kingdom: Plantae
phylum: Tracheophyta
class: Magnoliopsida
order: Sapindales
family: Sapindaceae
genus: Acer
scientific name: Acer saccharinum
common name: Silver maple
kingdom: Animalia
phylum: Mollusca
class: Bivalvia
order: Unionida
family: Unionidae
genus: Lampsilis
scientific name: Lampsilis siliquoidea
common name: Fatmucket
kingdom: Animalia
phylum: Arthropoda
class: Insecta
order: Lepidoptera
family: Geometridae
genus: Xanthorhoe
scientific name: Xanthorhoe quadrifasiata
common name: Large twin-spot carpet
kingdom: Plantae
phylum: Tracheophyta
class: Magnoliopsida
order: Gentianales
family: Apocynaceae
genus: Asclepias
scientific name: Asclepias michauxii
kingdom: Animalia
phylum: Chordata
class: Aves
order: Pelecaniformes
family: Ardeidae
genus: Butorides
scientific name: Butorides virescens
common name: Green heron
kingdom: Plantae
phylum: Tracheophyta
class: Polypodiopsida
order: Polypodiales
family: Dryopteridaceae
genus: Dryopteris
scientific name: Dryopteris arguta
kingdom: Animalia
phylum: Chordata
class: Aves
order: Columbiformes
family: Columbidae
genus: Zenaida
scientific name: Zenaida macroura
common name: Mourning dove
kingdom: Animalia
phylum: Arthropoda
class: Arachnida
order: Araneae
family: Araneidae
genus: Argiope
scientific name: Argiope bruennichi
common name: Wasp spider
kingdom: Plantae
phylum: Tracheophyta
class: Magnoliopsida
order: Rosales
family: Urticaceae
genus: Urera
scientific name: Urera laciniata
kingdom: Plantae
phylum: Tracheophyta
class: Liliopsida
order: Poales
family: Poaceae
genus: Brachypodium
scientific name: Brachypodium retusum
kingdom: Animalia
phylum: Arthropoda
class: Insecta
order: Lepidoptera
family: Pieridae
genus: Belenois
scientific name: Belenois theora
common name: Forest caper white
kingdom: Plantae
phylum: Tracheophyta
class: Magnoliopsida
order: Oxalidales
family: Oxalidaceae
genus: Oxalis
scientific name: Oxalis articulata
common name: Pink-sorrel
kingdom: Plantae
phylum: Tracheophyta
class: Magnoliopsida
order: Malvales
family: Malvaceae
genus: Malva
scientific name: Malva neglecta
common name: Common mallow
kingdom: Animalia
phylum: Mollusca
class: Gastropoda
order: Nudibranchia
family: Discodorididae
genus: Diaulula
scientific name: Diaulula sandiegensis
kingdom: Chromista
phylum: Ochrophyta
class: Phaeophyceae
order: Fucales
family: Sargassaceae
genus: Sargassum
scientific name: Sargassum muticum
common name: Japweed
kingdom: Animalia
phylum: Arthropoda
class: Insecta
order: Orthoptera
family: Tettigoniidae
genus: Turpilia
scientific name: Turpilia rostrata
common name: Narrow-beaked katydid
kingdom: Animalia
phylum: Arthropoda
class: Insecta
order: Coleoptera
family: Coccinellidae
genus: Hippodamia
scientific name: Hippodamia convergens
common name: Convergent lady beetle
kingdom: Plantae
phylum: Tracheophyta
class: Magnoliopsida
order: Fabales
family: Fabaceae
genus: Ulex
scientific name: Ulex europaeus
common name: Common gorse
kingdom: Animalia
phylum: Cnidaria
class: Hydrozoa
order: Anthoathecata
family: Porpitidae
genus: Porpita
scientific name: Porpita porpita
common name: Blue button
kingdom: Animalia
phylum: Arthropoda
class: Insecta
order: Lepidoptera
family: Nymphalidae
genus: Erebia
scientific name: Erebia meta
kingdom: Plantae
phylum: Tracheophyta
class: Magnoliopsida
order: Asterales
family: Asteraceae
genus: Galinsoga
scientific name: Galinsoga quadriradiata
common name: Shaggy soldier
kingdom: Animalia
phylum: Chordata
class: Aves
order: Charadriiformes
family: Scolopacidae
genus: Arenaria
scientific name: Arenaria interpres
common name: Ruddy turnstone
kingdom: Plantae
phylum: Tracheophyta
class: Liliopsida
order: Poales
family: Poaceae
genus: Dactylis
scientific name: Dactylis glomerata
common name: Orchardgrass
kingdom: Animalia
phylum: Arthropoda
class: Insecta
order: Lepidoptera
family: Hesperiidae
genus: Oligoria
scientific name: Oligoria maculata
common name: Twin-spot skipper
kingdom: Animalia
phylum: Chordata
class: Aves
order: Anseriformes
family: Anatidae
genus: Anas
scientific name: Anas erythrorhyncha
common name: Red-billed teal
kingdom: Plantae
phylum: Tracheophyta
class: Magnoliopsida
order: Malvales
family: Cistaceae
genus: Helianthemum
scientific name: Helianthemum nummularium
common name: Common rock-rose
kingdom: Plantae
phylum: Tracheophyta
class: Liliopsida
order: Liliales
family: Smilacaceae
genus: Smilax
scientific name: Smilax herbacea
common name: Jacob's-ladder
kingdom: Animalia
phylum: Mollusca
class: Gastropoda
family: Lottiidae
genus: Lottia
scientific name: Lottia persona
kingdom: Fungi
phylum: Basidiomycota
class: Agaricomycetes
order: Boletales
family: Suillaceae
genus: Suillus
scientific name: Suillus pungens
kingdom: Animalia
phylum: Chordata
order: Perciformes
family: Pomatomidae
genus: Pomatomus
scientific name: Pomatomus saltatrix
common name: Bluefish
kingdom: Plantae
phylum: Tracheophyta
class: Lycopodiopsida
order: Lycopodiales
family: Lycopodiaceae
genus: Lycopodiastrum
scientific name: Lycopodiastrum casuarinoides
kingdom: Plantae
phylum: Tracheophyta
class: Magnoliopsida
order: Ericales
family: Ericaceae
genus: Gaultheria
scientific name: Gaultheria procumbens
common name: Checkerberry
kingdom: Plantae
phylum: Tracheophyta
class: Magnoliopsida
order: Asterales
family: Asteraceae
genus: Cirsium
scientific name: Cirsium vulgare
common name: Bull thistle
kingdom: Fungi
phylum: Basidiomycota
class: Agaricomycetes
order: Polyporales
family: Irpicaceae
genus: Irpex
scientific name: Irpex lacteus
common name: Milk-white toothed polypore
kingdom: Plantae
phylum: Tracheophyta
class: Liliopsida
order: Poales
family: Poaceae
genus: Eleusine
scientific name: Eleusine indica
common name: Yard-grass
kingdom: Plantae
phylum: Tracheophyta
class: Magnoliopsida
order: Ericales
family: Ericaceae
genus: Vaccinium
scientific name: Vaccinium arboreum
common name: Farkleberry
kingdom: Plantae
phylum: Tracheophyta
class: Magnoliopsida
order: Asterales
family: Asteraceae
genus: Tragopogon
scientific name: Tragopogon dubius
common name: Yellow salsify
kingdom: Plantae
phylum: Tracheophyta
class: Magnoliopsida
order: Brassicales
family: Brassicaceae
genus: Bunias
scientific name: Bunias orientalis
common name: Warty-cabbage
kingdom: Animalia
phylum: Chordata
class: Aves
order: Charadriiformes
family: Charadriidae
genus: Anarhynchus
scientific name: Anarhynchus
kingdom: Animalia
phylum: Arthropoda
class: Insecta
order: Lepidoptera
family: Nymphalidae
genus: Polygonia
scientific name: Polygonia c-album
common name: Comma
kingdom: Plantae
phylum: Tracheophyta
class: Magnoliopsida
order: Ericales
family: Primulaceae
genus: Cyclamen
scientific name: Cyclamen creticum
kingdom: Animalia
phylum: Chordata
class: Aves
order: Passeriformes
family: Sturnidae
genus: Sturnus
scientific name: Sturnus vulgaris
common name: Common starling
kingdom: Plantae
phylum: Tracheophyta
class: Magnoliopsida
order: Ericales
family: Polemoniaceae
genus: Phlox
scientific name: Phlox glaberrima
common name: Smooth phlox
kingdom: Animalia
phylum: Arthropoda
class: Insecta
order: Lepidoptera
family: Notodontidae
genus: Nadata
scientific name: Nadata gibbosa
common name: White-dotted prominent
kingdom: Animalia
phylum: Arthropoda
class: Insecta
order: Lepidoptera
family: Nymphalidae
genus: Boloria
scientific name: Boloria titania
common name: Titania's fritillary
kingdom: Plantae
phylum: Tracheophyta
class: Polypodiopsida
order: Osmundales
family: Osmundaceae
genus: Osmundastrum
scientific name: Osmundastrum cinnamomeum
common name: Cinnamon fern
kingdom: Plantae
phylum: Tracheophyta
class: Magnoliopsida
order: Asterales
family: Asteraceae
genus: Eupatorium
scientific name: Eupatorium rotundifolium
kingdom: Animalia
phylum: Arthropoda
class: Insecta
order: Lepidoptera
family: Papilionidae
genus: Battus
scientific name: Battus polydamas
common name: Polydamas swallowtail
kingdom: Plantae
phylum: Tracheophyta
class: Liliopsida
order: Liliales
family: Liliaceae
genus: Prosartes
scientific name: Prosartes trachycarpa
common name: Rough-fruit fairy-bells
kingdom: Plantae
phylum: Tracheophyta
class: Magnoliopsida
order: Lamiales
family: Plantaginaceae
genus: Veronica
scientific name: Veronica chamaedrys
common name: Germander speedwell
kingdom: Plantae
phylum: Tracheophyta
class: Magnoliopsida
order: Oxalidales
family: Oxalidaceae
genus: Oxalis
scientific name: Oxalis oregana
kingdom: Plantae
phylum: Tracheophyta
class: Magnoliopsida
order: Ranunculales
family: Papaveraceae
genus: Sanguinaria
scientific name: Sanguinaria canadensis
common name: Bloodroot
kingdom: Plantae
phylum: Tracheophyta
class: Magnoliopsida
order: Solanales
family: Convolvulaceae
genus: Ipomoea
____________________
WORK INSTRUCTIONS:
Edit the part of the entries that opens at their first line and closes with the line containing "genus: Lampsilis": write it out again with "phylum" changed to "division" and nothing else altered.

THE OUTPUT:
kingdom: Plantae
division: Tracheophyta
class: Magnoliopsida
order: Sapindales
family: Sapindaceae
genus: Acer
scientific name: Acer saccharinum
common name: Silver maple
kingdom: Animalia
division: Mollusca
class: Bivalvia
order: Unionida
family: Unionidae
genus: Lampsilis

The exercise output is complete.